_Extract to read_.
A company can be separated into its operating businesses or assets and its non-operating assets. Operating assets are typically the principal sources of a company's revenues, cash flow, and income. The valuation of operating assets can be done using two different fundamental concepts: a liquidation value and a going concern value. Most of the analysis in investment banking and private equity contemplates valuing a business as a going concern, though liquidation valuation is used occasionally, especially when considering distressed companies.

In the liquidation scenario, which is often used in the context of a distressed sale or a restructuring, each asset or small collection of assets of the company is valued independently. This is done when there is little perceived premium for holding these assets collectively. Examples could include a collection of steel mills that may have value on an individual basis but, due to over-capacity in the industry or regional overlap, may not attract interest from a buyer on a combined basis.

Generally, the most common types of valuation seek to determine a going concern value, in which the company being valued is assumed to continue to operate for the foreseeable future. Note that this is the basis upon which auditors typically give their opinions. In this case, the objective is to value the earnings power and cash generation capability of the collection of assets that make up the operating business, as well as any non-operating or intangible assets or attributes that are owned by the company. Non-operating assets may include interests in other companies, while intangible assets may include trademarks, brands, customer and supplier relationships, technology and know-how, infrastructure and systems, management expertise and experience, etc. In most cases, the going concern value exceeds the liquidation value, because the collection of assets produces a greater return when pooled in an operating business than when separated in a liquidation scenario.

_What to do_.
Reproduce verbatim the section of the passage on business valuation that begins at the words "In the liquidation" and stops after "a combined basis.".

_Data section_.
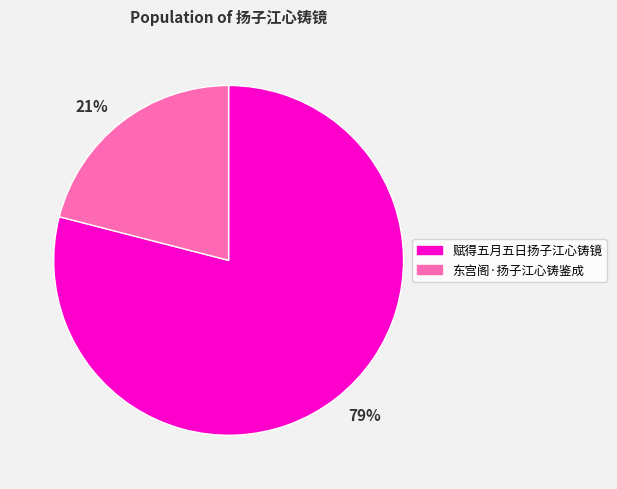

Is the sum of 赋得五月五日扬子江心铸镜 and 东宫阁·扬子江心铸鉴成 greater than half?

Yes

==

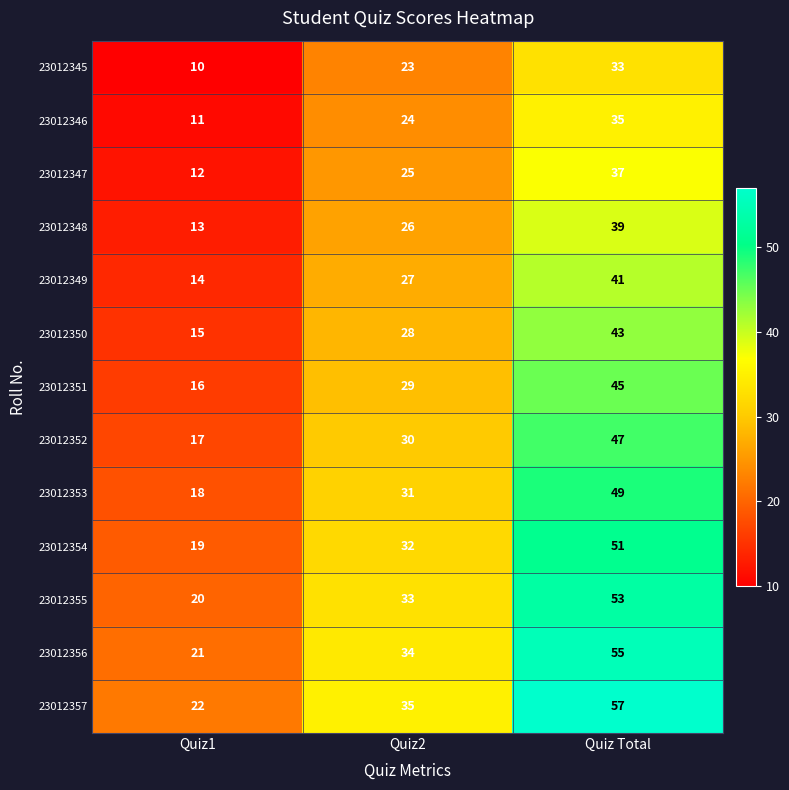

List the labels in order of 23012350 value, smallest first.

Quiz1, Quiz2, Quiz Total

_Your solution_.
In the liquidation scenario, which is often used in the context of a distressed sale or a restructuring, each asset or small collection of assets of the company is valued independently. This is done when there is little perceived premium for holding these assets collectively. Examples could include a collection of steel mills that may have value on an individual basis but, due to over-capacity in the industry or regional overlap, may not attract interest from a buyer on a combined basis.